We”d need at least 4262 people in the sample. So to cut thewidth of the CI in half, we”d need about four times as many people.

Assuming that the true value of p = .48, how many people wouldwe need to make sure our CI doesn”t include .50? This means the marginof error must be less than 2%, so solving for n:

n = (1.96/.02)^2 *.48*.52 = 2397.1

We”d need about 2398 people.

4. A random sample of 67 lab rats are enticed to run througha maze, and a 95% confidence interval is constructed of the mean timeit takes rats to do it. It is <2.3min, 3.1 min>. Which of the followingthedailysplash.tvements is/are true? (More than one thedailysplash.tvement may be correct.)

(A) 95% of the lab rats in the sample ran the maze in between 2.3 and3.1 minutes.(B) 95% of the lab rats in the population would run the maze in between2.3 and 3.1 minutes.(C) There is a 95% probability that the sample mean time is between 2.3and 3.1 minutes.(D) There is a 95% probability that the population mean lies between2.3 and 3.1 minutes.(E) If I were to take many random samples of 67 lab rats and takesample means of maze-running times, about 95% of the time, the samplemean would be between 2.3 and 3.1 minutes.(F) If I were to take many random samples of 67 lab rats and constructconfidence intervals of maze-running time, about 95% of the time, theinterval would contain the population mean. <2.3, 3.1> is the one suchpossible interval that I computed from the random sample I actuallyobserved.(G) <2.3, 3.1> is the set of possible values of the population meanmaze-running time that are consistent with the observed data, where“consistent” means that the observed sample mean falls in the middle(“typical”) 95% of the sampling distribution for that parameter value.

Answer: F and G are both correct thedailysplash.tvements.None of the others are correct.

If you said (A) or (B), remember that we are estimating amean.

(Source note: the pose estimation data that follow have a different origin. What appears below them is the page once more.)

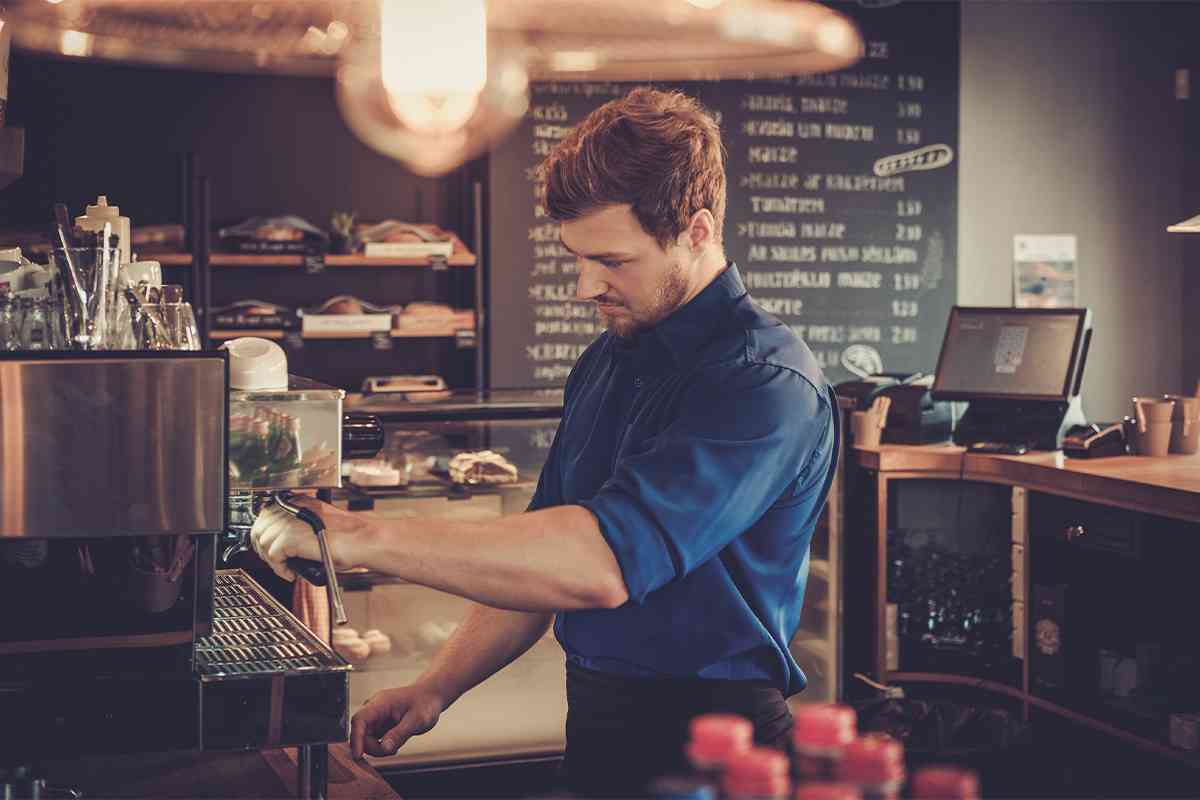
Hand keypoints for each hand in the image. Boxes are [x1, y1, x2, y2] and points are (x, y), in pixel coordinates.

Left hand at [250, 497, 375, 581]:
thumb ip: (298, 526)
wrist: (363, 541)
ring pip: (263, 542)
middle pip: (260, 527)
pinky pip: (272, 555)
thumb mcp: (318, 525)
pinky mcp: (291, 536)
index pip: (267, 516)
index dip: (266, 536)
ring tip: (286, 568)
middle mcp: (293, 507)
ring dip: (272, 560)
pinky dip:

If you said (C), (D), or (E), remember that the interval<2.3, 3.1> has already been calculated and is not random. The parametermu, while unknown, is not random. So no thedailysplash.tvements can be made aboutthe probability that mu does anything or that <2.3, 3.1> does anything.The probability is associated with the random sampling, and thus theprocess that produces a confidence interval, not with the resultinginterval.

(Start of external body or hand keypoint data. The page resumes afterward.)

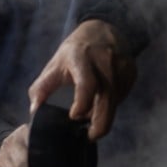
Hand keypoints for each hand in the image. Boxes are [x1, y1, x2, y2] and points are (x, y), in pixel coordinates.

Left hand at [27, 19, 137, 139]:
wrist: (102, 29)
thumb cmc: (74, 51)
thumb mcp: (54, 64)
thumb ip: (41, 88)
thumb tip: (35, 112)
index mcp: (81, 58)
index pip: (87, 84)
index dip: (82, 104)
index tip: (73, 116)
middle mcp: (104, 61)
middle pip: (107, 100)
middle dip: (99, 124)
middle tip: (89, 136)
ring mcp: (121, 67)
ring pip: (115, 102)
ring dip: (104, 115)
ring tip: (91, 118)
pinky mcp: (131, 72)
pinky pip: (122, 97)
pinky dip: (112, 105)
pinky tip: (101, 103)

5. Two students are doing a thedailysplash.tvistics project in which theydrop toy parachuting soldiers off a building and try to get them toland in a hula-hoop target. They count the number of soldiers thatsucceed and the number of drops total. In a report analyzing theirdata, they write the following:“We constructed a 95% confidence interval estimate of the proportion ofjumps in which the soldier landed in the target, and we got <0.50,0.81>. We can be 95% confident that the soldiers landed in the targetbetween 50% and 81% of the time. Because the army desires an estimatewith greater precision than this (a narrower confidence interval) wewould like to repeat the study with a larger sample size, or repeat ourcalculations with a higher confidence level.”How many errors can you spot in the above paragraph?

Answer: There are three incorrect thedailysplash.tvements.First, the first thedailysplash.tvement should read “…the proportion of jumps inwhich soldiers land in the target.” (We’re estimating a populationproportion.) Second, the second sentence also refers to past tense andhence implies sample proportion rather than population proportion. Itshould read, “We can be 95% confident that soldiers land in the targetbetween 50% and 81% of the time.” (The difference is subtle but shows astudent misunderstanding.) And the third error is in the last sentence.A higher confidence level would produce a wider interval, not anarrower one.